Alles Party - oder was?
20.06.2011 - NIEDERNHAUSEN
FEIER Theißtalschule ehrt Abschlussklassen
(ita). Nein, das Leben ist keine einzige Party. Diese Botschaft gab Schulleiter Hajo Brühl den Abgängern der Theißtalschule Niedernhausen mit auf den Weg. Zielstrebigkeit und Einsatz, darauf komme es an. Rund 500 Gäste hatten sich in der Niedernhausener Autalhalle versammelt, um die fünf Schulklassen zu verabschieden. Der Feier ging bereits ein interreligiöser Gottesdienst voran, der zuvor auf dem Schulgelände stattgefunden hatte. „Dadurch ziehen wir einen runden Bogen, da die Einschulung bereits mit einem Kirchenbesuch verbunden war und nun auch die Verabschiedung“, erklärte die stellvertretende Schulleiterin Gabriele Sobota.
In der Autalhalle ging es dann aber deutlich bunter zu, mit Big Band, Breakdance, Gesang und Abschiedsreden. Bürgermeister Günter Döring wich in seiner Ansprache Problemen nicht aus. Er kommentierte die Bauverzögerung der neuen Drei-Feld-Turnhalle mit den Worten: „Ich bin mir sicher, wir werden die Fertigstellung noch alle erleben“, und sorgte damit für Lachen im Saal. Weiter thematisierte er die Zusammenlegung zweier Gymnasialklassen, was bei den Eltern für Verärgerung gesorgt hatte. Er habe sich in einem Brief persönlich an das Kultusministerium gewandt. „Sie können sich sicher sein, wir bleiben am Ball“, versprach er.

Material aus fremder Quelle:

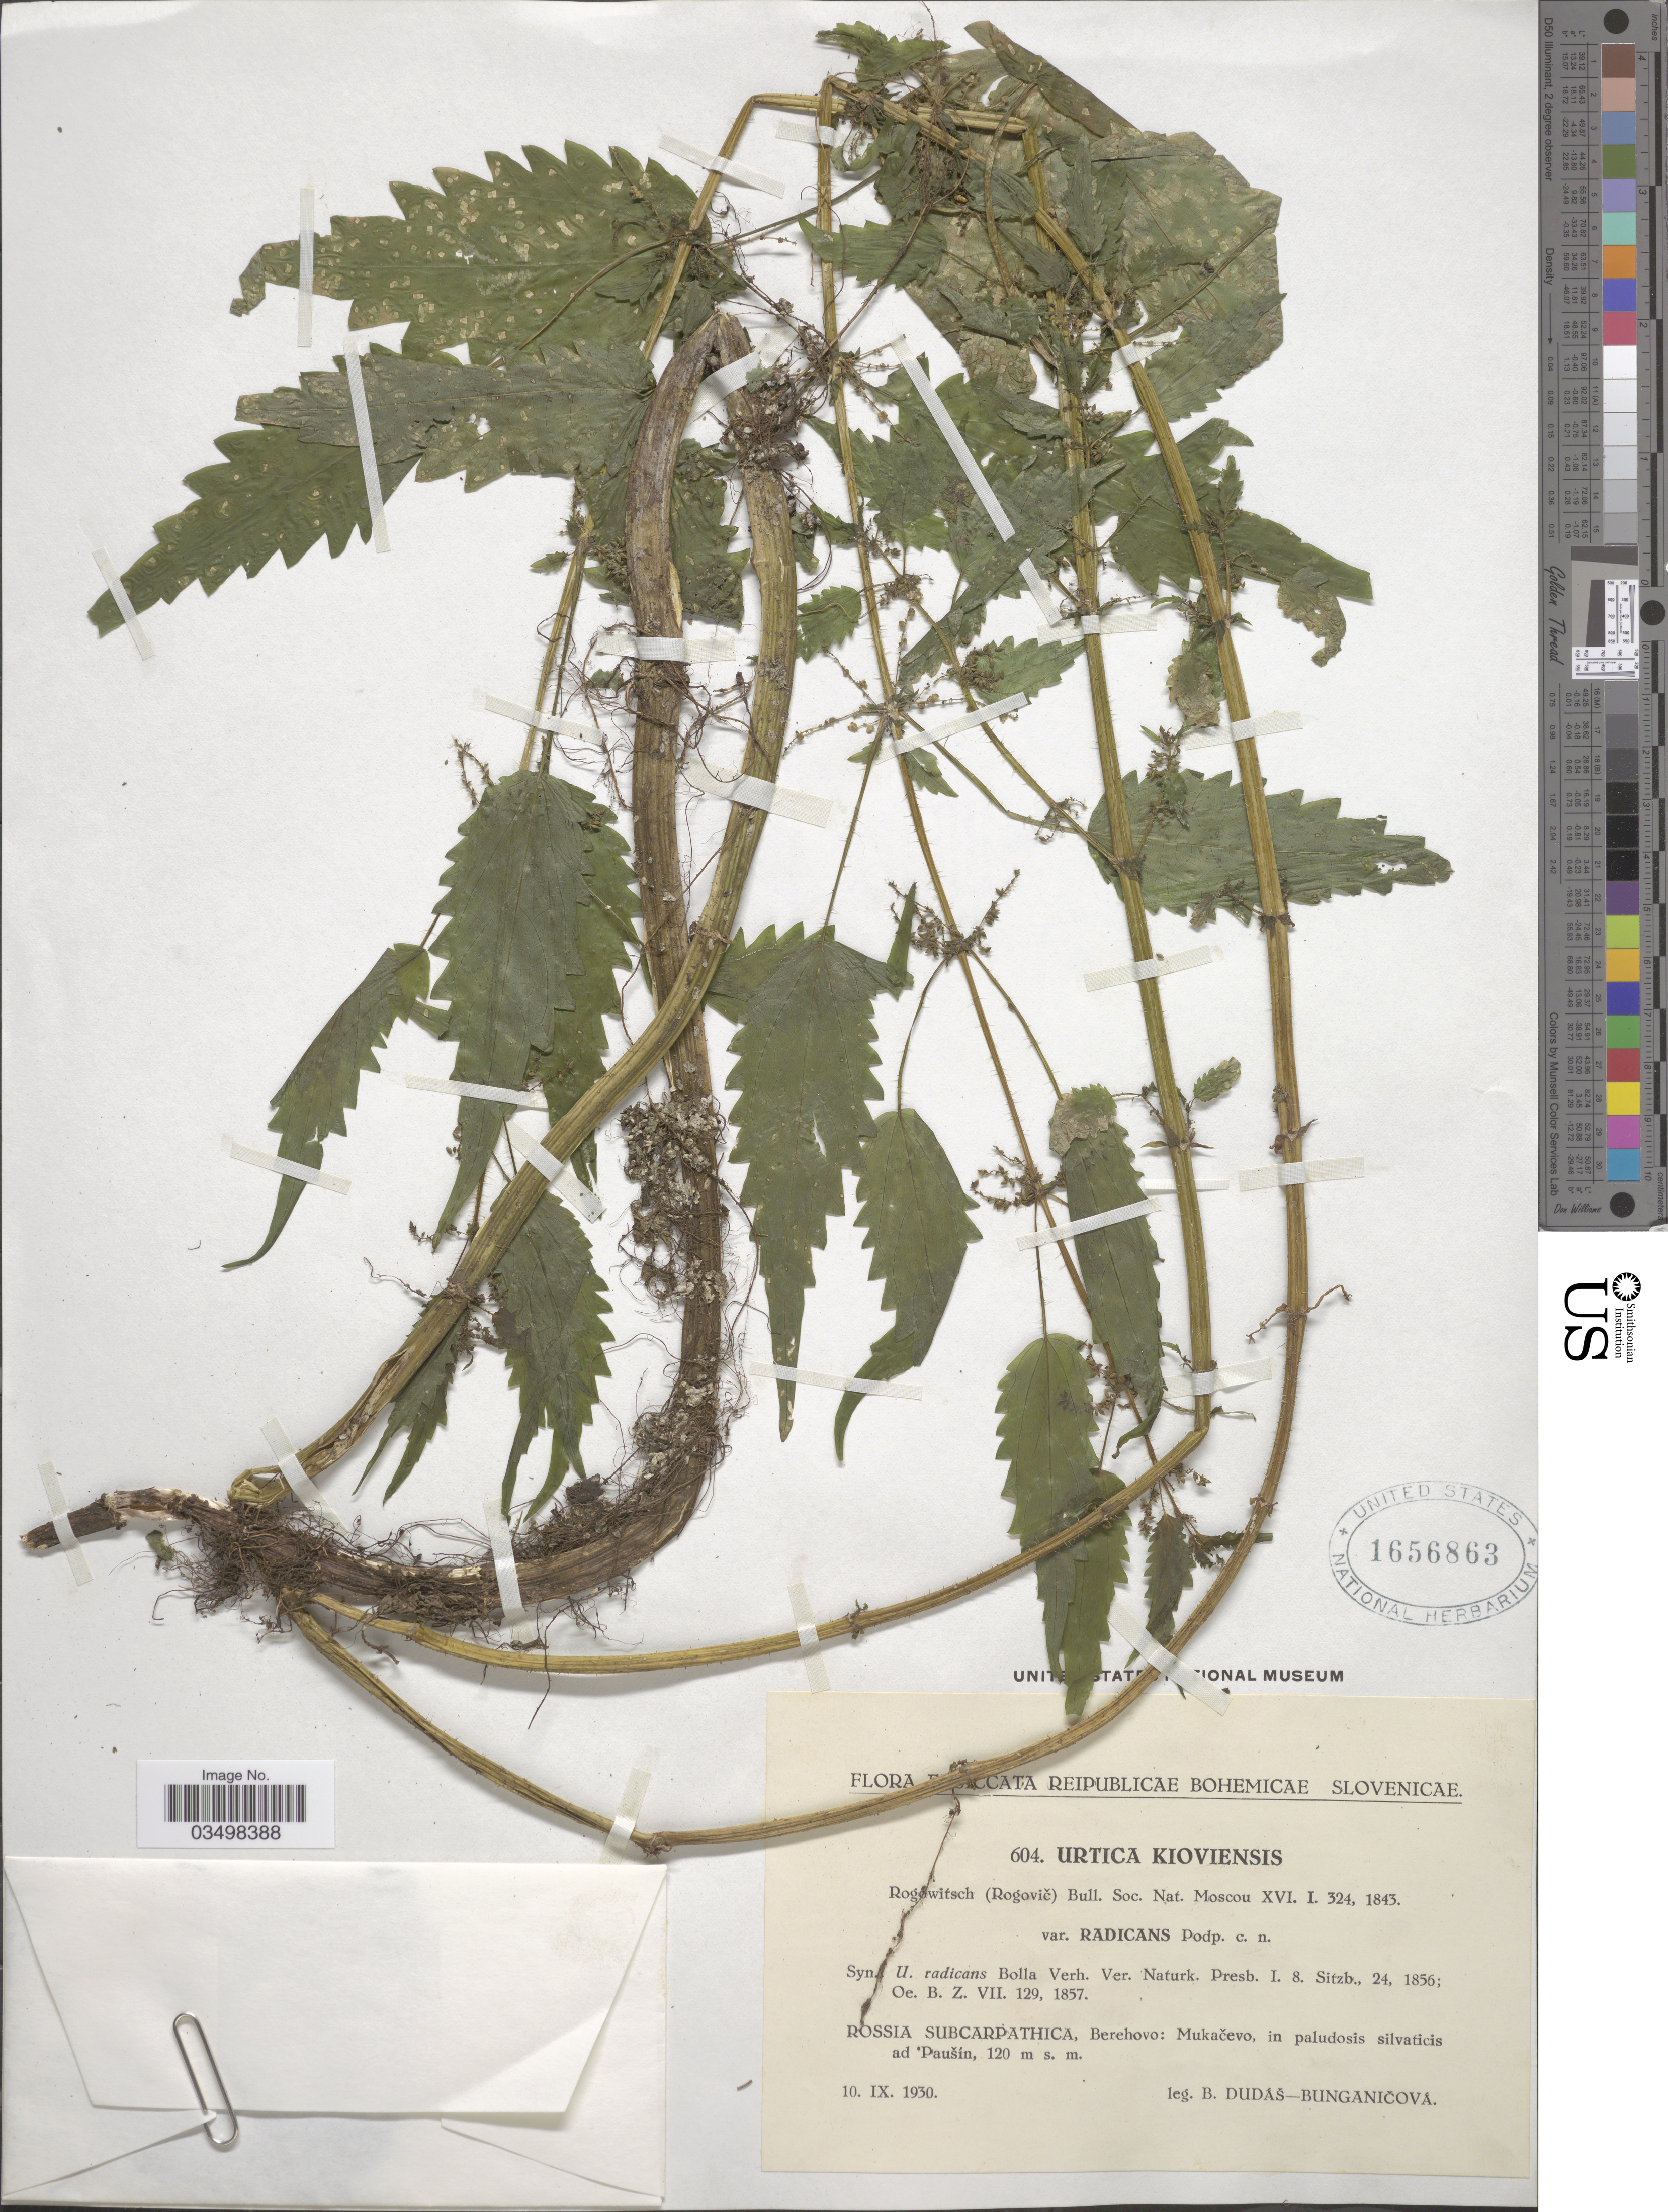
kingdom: Plantae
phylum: Tracheophyta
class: Magnoliopsida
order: Rosales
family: Urticaceae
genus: Urtica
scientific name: Urtica kioviensis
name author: Rogow.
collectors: B. Dudas-Bunganicova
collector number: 604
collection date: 1930-09-10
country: Ukraine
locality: Rossia Subcarpathica, Berehovo: Mukačevo, in paludosis silvaticis ad paušín.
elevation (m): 120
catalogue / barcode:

Standing Ovations gab es an dem Abend für die fünf Lehrer der Abschlussklassen. In ihrer eigenen Interpretation des Pipi Langstrumpf-Liedes sangen sie: „Hey liebe Schüler, trallari trallahey tralla hoppsasa, es war ne tolle Zeit.“ Nach diesem geheimen folgte der offizielle Höhepunkt des Abends: Schulleiter Brühl ehrte die Klassenbesten und die Schüler mit dem größten sozialen Engagement. Darunter Natascha Kakkar aus der Klasse R 10a, die zusammen mit Caroline Wesolowski die Abendmoderation übernahm. Sie wurde unter anderem für ihr besonderes Engagement als stellvertretende Schulsprecherin geehrt. Die Realschülerin hofft noch auf einen Oberstufenplatz an der Martin-Niemöller Schule in Wiesbaden. „Ich verspreche Dir, dass das klappt, was Du Dir vornimmst“, sprach der Schulleiter ihr Mut zu.
Zeugnisübergabe
Es folgten die Zeugnisübergaben, und je später der Abend desto emotionaler wurde dieser. Steffen Böhm, Klassenlehrer der 10b, reichte seinen Schülern bei der Verleihung nicht nur die Hand, sondern drückte auch den ein oder anderen fest. Ein Mädchen schnappte sich das Mikrofon: „Es tut uns leid, wenn es jetzt gleich peinlich wird. Wir können alle nicht singen“. Dann legten die Schüler auch schon los: „Er gehört zu mir, wie mein Name an der Tür“, grölten sie. Sichtlich gerührt von der musikalischen Einlage trat Steffen Böhm anschließend vor das Mikrofon: „Ich würde die vier Jahre sofort wieder von vorne beginnen. Ich bin jeden Morgen gerne in diese Klasse gegangen.“
Damit die Party an dem Abend allerdings nicht aus den Fugen gerät, ergänzte er: „Ach übrigens, gerade kam eine neue Meldung raus, EHEC kommt vom Alkohol.“ Ob ihm das viele wirklich geglaubt haben?